[Tulisan ini pertama kali dimuat di Harian Kompas pada tanggal 31 Agustus, 2013.]
Setiap orang yang pernah masuk pasar swalayan ataupun toko kecil di Indonesia dapat menarik kesimpulan bahwa susu bubuk merupakan bagian penting untuk setiap keluarga Indonesia yang salah satu anggotanya adalah anak kecil. Dalam iklan di media massa, susu bubuk ini digambarkan sebagai sumber kesehatan dan kepintaran dan kunci untuk segala kebaikan dan perkembangan. Tanpa susu yang benar yang diperkaya ini dan itu, anak Anda berisiko ketinggalan dari teman-teman dan nanti tidak siap menghadapi tantangan-tantangan lahir dan batin yang menunggunya di jalan kehidupan kelak. Toko-toko besar akan menyajikan puluhan meter di gang-gang sempitnya, yang hanya berisikan sejumlah produk susu. Saya tidak berani memikirkan jumlah uang yang diputar di dunia susu bubuk ini, dan saya juga tidak berani memikirkan peran dokter gigi dalam bisnis ini. Kan, susu yang hampir selalu manis ini juga memberi peluang (walau secara tidak langsung) kepada para dokter gigi. Sekarang saya di luar jalur kolom bahasa. Mari kembali kepada masalah kebahasaan.
Jika dilihat dari kegemaran ini terhadap susu bubuk, maka kami tidak perlu kaget kalau orang Indonesia juga sangat suka atau setidaknya sangat bergantung pada dot. Dot ini, seperti diketahui, adalah ’alat dari karet untuk menyusui bayi; puting karet penutup botol susu bayi’. Dari kata benda ini lahirlah kata kerja mengedot yang artinya adalah ’menyusu dengan dot’ (KBBI). Kata dot ini berasal dari bahasa Belanda, tetapi sudah jadi bagian integral dari bahasa Indonesia yang modern. Sampai di sini tidak ada masalah.
Hanya saja, sekarang dot-dot ini muncul di mana-mana, dan selalu jauh dari botol susu dan bayi lapar.

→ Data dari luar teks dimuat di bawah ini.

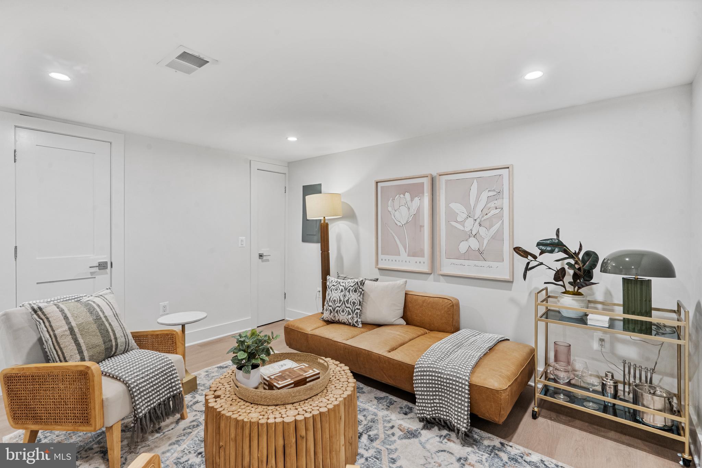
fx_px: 312
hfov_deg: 96.7
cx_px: 351
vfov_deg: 73.7
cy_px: 234
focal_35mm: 16
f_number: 10
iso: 1000
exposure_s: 1/4
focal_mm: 16
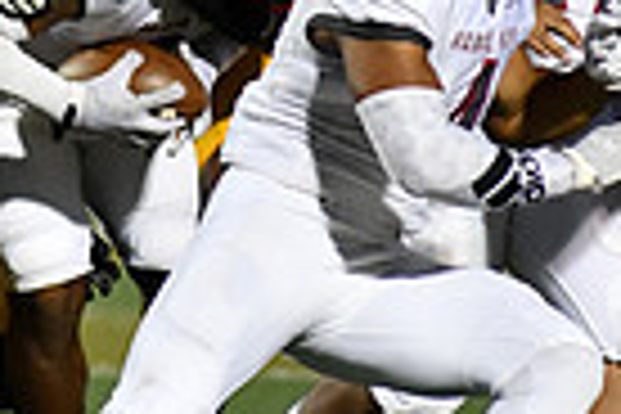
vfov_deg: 1.1
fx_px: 21751
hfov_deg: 1.6
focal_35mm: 1261
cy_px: -7
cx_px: 184
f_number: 4
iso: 5000
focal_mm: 300
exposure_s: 1/1250
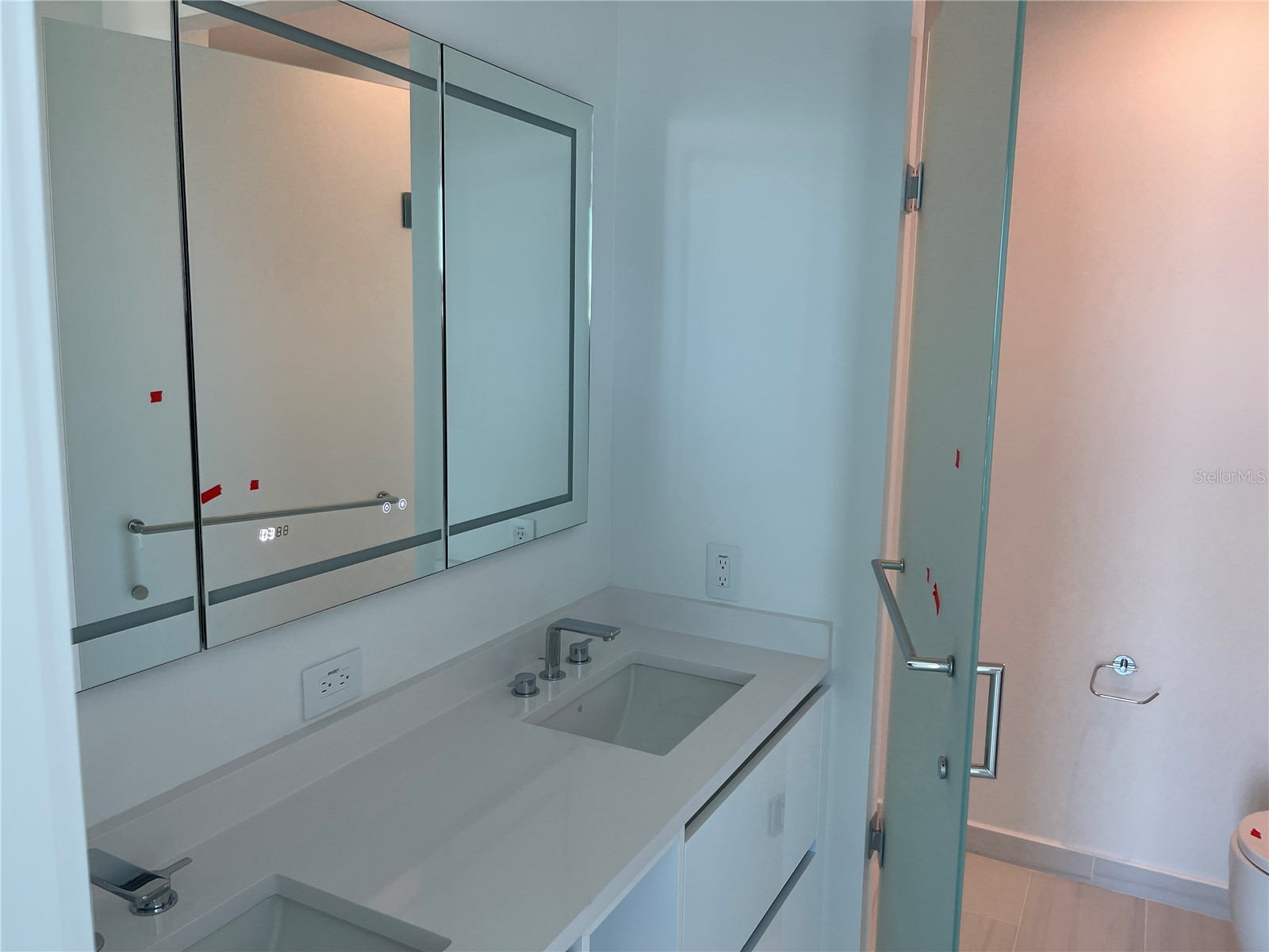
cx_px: 634
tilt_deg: -7.6
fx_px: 916
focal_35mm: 25
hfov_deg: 69.4
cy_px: 476
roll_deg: -1.0
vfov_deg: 54.9
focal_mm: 5.1
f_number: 1.6
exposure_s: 1/120
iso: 50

Seperti pembaca yang budiman telah sadari, dot-dot ”baru” ini mencuat bersama dengan com, id, se, dan seterusnya. Stasiun radio yang menyiarkan berita dari luar Indonesia dalam bahasa Indonesia yang sering kali saya dengarkan selalu peka terhadap bahasa yang mereka pakai dan (hampir) selalu menyajikan bahasa Indonesia yang benar dan enak didengar. Akan tetapi, ketika para penyiar hendak memperkenalkan laman mereka di Internet, keterampilan mereka berbahasa Indonesia lekas sirna dan mereka mengedot dalam arti memakai kata dot di dalam alamat situs jejaringan mereka: dot com, dot co dot id, dan seterusnya. Masalah ini terdengar di mana-mana di Indonesia sekarang. Menariknya, dot id ini (yang selalu berhubungan dengan Indonesia) tanpa kekecualian dicuapkan ”dot ai-di” (seolah-olah lidahnya berasal dari Inggris atau Amerika) dan bukan ”dot i-de” seperti sepantasnya.
Kalau tidak boleh mengedot lalu harus nge-apa kalau hendak memperkenalkan alamat situs web? Ya, terakhir saya lihat, bahasa Indonesia masih mengenal kata titik. KBBI mengartikannya sebagai ’noktah (pada huruf, tanda, tanda baca, dsb)’ dan memberi contoh yang amat tepat: ”setiap kalimat berita diakhiri dengan tanda titik”. Edisi berikutnya barangkali dapat dilengkapi dengan contoh seperti ini: ”setiap alamat web mengandung setidaknya satu titik”. Sampai itu terjadi, saya khawatir pegawai-pegawai di Badan Pengembangan dan Pembinaan Bahasa pun menyebutkan alamat mereka sebagai berikut: pusatbahasa dot kemdiknas dot go dotid (ai-di). Namun, ini hanyalah kekhawatiran saya; berkemungkinan besar para pegawai tersebut lebih gubris terhadap masalah kebahasaan di dunia yang serba elektronik ini.